Your goal: Scan the material below for lines with the word "waterway". Reply with the count and no other words.

Input data:

────────────────────

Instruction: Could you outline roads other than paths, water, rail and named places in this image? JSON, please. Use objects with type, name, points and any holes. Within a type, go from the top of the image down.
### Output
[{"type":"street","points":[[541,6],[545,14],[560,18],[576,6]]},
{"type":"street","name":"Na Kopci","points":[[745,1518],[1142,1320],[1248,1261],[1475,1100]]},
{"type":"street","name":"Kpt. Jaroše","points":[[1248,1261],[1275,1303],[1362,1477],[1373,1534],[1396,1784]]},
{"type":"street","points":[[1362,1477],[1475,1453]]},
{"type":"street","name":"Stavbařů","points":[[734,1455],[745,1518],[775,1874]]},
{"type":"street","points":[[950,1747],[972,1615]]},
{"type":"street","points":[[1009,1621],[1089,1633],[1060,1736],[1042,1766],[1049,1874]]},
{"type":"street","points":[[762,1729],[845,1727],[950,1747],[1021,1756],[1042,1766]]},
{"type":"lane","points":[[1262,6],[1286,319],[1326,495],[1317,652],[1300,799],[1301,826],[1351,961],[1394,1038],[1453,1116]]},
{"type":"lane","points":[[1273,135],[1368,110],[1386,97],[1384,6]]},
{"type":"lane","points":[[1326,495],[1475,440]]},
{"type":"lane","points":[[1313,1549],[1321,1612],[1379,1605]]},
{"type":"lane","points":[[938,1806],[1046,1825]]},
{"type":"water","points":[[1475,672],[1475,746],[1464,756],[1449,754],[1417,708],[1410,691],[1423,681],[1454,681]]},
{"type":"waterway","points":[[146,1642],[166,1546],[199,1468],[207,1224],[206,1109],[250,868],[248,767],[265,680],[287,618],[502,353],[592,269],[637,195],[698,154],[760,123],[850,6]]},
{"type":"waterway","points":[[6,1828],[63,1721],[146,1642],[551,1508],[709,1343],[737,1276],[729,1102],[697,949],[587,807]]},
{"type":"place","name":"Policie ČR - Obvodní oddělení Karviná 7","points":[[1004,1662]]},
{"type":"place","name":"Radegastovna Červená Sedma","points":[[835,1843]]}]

────────────────────

Answer box: 2